While the experimental measurement of the parameters to isolate the clustering concepts introduced in this study may be difficult, it is expected that better quantitative measurement of clustering concepts will eventually prove to be very beneficial to providing improved suspension applications including coatings. The close relationship introduced in this study between clustering concepts and viscosity should provide an improved ability to measure the parameters to isolate clustering in coatings and other suspension applications.

The theoretical relationship developed in this study between the pigment cluster dispersion coefficient, C_q, and CPVC and the theoretical and experimental relationship between CPVC and the viscosity interaction coefficient, σ, inferred a direct relationship between C_q and the viscosity interaction coefficient, σ. Consequently, it was shown that the theoretical pigment cluster model developed in this study could be directly related to the experimental matrix additive composition controlling viscosity in a coating formulation.

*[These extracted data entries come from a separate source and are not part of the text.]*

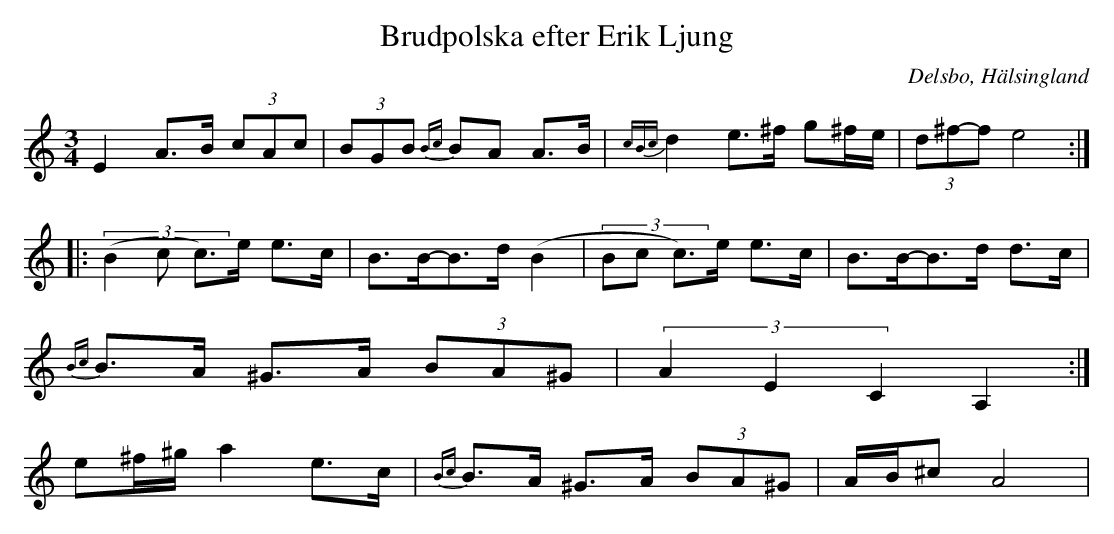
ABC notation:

X:1
T: Brudpolska efter Erik Ljung
O: Delsbo, Hälsingland
M: 3/4
L: 1/8
K: Am
E2 A>B (3cAc| (3BGB {Bc}BA A>B|{cBc}d2 e>^f g^f/e/|(3d^f-f e4 :|
|:((3B2c c)>e e>c|B>B-B>d (B2|(3Bc c)>e e>c|B>B-B>d d>c|
{Bc}B>A ^G>A (3BA^G|(3A2E2C2 A,2:|
e^f/^g/ a2 e>c|{Bc}B>A ^G>A (3BA^G|A/B/^c A4|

The practical implication is that the measurement tools introduced in this study should significantly influence future suspension formulations to provide better measurement and control of clustering and viscosity in coatings and other suspension applications.

Part II of this study has shown how a useful relationship can be generated between the interaction coefficient, σ, from the generalised viscosity model and the pigment cluster dispersion coefficient, C_q, developed in part I of this study. In addition, this study also showed that effective control of the CPVC of a coating can be modified by judicious control of the interaction coefficient using pigment particle size distribution and/or viscosity control additives in a wet coating analysis.